- PROBLEM 1: Transcribe the entries below word for word, everything from the line containing "Deep Mixing in Globular-Cluster Red Giants" down to the line containing "Cu Chi and Sai Gon's Highlights", including both of those lines. Copy only those lines.
*** Opening of EXTRACTED TEXT ***
Studio album of cover songs by Collide
- Released: October 31, 2009
- Recorded: 2008 – 2009
- Studio: Noiseplus (Los Angeles, California)
- Genre: Darkwave; industrial;
- Length: 43:22
- Label: Noiseplus
- Producer: Statik

Collide chronology
| Not Forgotten (2008) | These Eyes Before (2009) | Counting to Zero (2011) |

= These Eyes Before =

These Eyes Before is the first cover album by Collide, released on October 31, 2009, by Noiseplus Music.

==Reception==
Addicted to Media claimed These Eyes Before "gives the feeling of hearing these songs for the first time and falling in love with them all over again" and that the band's "respect for the artists and the songs they covered is evident and the production of the songs is flawless." Release Magazine gave the album six out of ten and said "Collide have developed their own sexy, slow, groovy sound over the years, and manage to keep that throughout, keeping it interesting" but that "they always slow the songs down, which means that some songs lose their energy in the process."

==Track listing==

These Eyes Before
| No. | Title | Writer(s) | Length |
|---|---|---|---|
| 1. | "Breathe" (Pink Floyd cover) | David Gilmour; Roger Waters; Richard Wright; | 3:22 |
| 2. | "Nights in White Satin" (The Moody Blues cover) | Justin Hayward | 5:09 |
| 3. | "Come Together" (The Beatles cover) | Lennon–McCartney | 4:14 |
| 4. | "Creep" (Radiohead cover) | Colin Greenwood; Jonny Greenwood; Albert Hammond; Mike Hazlewood; Ed O'Brien; Phil Selway; Thom Yorke; | 4:17 |
| 5. | "Rock On" (David Essex cover) | David Essex | 3:25 |
| 6. | "I Feel You" (Depeche Mode cover) | Martin L. Gore | 5:03 |
| 7. | "Space Oddity" (David Bowie cover) | David Bowie | 4:36 |
| 8. | "Baby Did a Bad Bad Thing" (Chris Isaak cover) | Chris Isaak | 2:53 |
| 9. | "Tusk" (Fleetwood Mac cover) | Lindsey Buckingham | 3:54 |
| 10. | "Comfortably Numb" (Pink Floyd cover) | Gilmour; Waters; | 6:29 |
| Total length: |  |  | 43:22 |

These Eyes Before (Instrumentals) Bonus Track
| No. | Title | Writer(s) | Length |
|---|---|---|---|
| 11. | "Comfortably Numb" (Orchestral Mix) | Gilmour; Waters; | 6:29 |

==Personnel==
Adapted from the These Eyes Before liner notes.
*** Close of EXTRACTED TEXT ***
- PROBLEM 2: Reproduce everything from "- Genre: Darkwave;" down to "by Noiseplus Music." in the text about These Eyes Before, swapping "Noiseplus" for "Soundplus" wherever it appears.
*** Opening of MATERIAL FOR THIS TASK ***
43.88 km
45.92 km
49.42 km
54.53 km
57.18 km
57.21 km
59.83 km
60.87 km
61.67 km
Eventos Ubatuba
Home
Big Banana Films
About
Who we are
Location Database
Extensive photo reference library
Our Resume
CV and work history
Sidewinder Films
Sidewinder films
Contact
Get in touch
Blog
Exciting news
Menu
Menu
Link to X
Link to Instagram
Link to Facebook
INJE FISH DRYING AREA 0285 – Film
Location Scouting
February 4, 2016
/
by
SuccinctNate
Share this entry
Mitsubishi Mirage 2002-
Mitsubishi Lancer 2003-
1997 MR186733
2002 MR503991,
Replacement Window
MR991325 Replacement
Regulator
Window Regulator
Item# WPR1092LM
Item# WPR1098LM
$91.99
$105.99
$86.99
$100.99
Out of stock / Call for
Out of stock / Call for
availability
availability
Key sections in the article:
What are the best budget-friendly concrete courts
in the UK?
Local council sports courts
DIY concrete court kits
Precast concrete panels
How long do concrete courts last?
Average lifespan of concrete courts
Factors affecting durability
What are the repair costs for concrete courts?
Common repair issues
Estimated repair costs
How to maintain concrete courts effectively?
*** Close of MATERIAL FOR THIS TASK ***
*** Opening of MATERIAL FOR THIS TASK ***
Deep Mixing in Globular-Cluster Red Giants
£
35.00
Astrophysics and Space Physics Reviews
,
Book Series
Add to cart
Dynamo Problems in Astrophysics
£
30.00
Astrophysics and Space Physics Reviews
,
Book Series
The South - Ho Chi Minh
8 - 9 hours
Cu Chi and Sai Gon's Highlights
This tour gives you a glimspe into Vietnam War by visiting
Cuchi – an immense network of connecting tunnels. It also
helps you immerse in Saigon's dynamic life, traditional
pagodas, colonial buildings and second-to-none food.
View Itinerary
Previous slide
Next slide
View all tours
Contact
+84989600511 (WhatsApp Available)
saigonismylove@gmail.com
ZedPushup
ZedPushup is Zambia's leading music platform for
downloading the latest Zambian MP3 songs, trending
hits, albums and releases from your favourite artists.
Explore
*** Close of MATERIAL FOR THIS TASK ***
- WRITTEN REPLY 1:
Deep Mixing in Globular-Cluster Red Giants
£
35.00
Astrophysics and Space Physics Reviews
,
Book Series
Add to cart
Dynamo Problems in Astrophysics
£
30.00
Astrophysics and Space Physics Reviews
,
Book Series
The South - Ho Chi Minh
8 - 9 hours
Cu Chi and Sai Gon's Highlights

- WRITTEN REPLY 2:
- Genre: Darkwave; industrial;
- Length: 43:22
- Label: Soundplus
- Producer: Statik

Collide chronology
| Not Forgotten (2008) | These Eyes Before (2009) | Counting to Zero (2011) |

= These Eyes Before =

These Eyes Before is the first cover album by Collide, released on October 31, 2009, by Soundplus Music.